Following three comedy albums and an HBO Go web series, Riki “Garfunkel” Lindhome and Kate “Oates” Micucci have brought their musical comedy to IFC with a new eight-episode television series.
The number of female comedy duos on our screens are slowly but surely increasing (Broad City and Playing House both had excellent first seasons this year) but what Garfunkel and Oates has most drawn comparison to is Flight of the Conchords, with its musical elements and comedy revolving around the entertainment business. In the pilot Riki dates a comedian (and feels the burn when he then does a bit about her), while Kate has an audition as a “hot slut” (there’s no room for pride when her reel is already so hilariously terrible) opposite the Oscar winning Ben Kingsley who yes, really does turn up for the episode – and that’s enough reason to watch the pilot right there, I think.

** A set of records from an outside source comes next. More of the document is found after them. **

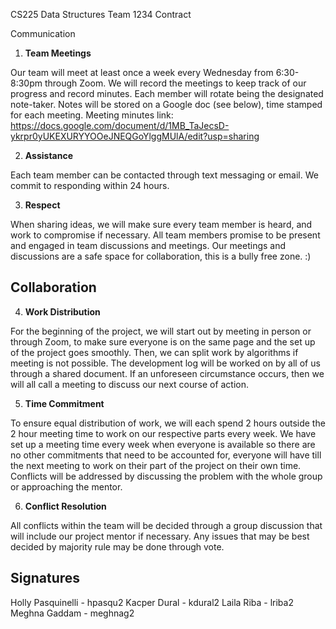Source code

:CS225 Data Structures Team 1234 Contract 

Communication

1. **Team Meetings** 

Our team will meet at least once a week every Wednesday from 6:30-8:30pm through Zoom. We will record the meetings to keep track of our progress and record minutes. Each member will rotate being the designated note-taker. Notes will be stored on a Google doc (see below), time stamped for each meeting. 
Meeting minutes link:
​​https://docs.google.com/document/d/1MB_TaJecsD-ykrpr0yUKEXURYYOOeJNEQGoYlggMUlA/edit?usp=sharing 

2. **Assistance** 

Each team member can be contacted through text messaging or email. We commit to responding within 24 hours. 

3. **Respect** 

When sharing ideas, we will make sure every team member is heard, and work to compromise if necessary. All team members promise to be present and engaged in team discussions and meetings. Our meetings and discussions are a safe space for collaboration, this is a bully free zone. :)

## Collaboration

4. **Work Distribution** 

For the beginning of the project, we will start out by meeting in person or through Zoom, to make sure everyone is on the same page and the set up of the project goes smoothly. Then, we can split work by algorithms if meeting is not possible. The development log will be worked on by all of us through a shared document. If an unforeseen circumstance occurs, then we will all call a meeting to discuss our next course of action. 

5. **Time Commitment** 

To ensure equal distribution of work, we will each spend 2 hours outside the 2 hour meeting time to work on our respective parts every week. We have set up a meeting time every week when everyone is available so there are no other commitments that need to be accounted for, everyone will have till the next meeting to work on their part of the project on their own time. Conflicts will be addressed by discussing the problem with the whole group or approaching the mentor. 

6. **Conflict Resolution** 

All conflicts within the team will be decided through a group discussion that will include our project mentor if necessary. Any issues that may be best decided by majority rule may be done through vote.

## Signatures

Holly Pasquinelli - hpasqu2
Kacper Dural - kdural2
Laila Riba - lriba2
Meghna Gaddam - meghnag2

So what’s good about Garfunkel and Oates? The songs are great, and it’s fun to see the satirized versions of Riki and Kate performing their comedy and hanging out at what appears to be their local comedy club. And I love that from the outset Riki’s depression is featured. I can’t remember the last time I saw a character so casually taking anti-depressants (that Kate brings to her after a date) and I’m glad to see it. I’m not sure where that plot is going – or if it’s meant to go anywhere besides adding to the list of Riki’s character traits – but it was refreshing to see.
But the best bits by far were the surrealists spots of humor that popped in and out of the episode. To calm her anxieties about talking to their agent, Riki tells Kate to imagine the man as a puppet, and for the rest of the episode (and hopefully the series) he appears as a muppet. But these bits, unfortunately, feel a little odd next to the real world wanderings of the pair as they date and audition around LA.
Garfunkel and Oates is nice, with some great bits of comedy that truly pop… But its mix of surrealism and stark reality do feel a little strangely put together right now. But this is the pilot. And that’s how pilots always feel: full of promise, diluted with confusion, and never ever fully satisfying.
- “My self esteem’s not low enough to date you – it’s close, but not quite there.”
- “Why don’t you date a comic? They’re hot, they’re funny, they’re depressed like you!”
- “Do you think I could be a hot slut?” “Yeah, totally!” “For a part in a movie?” “…Oh.”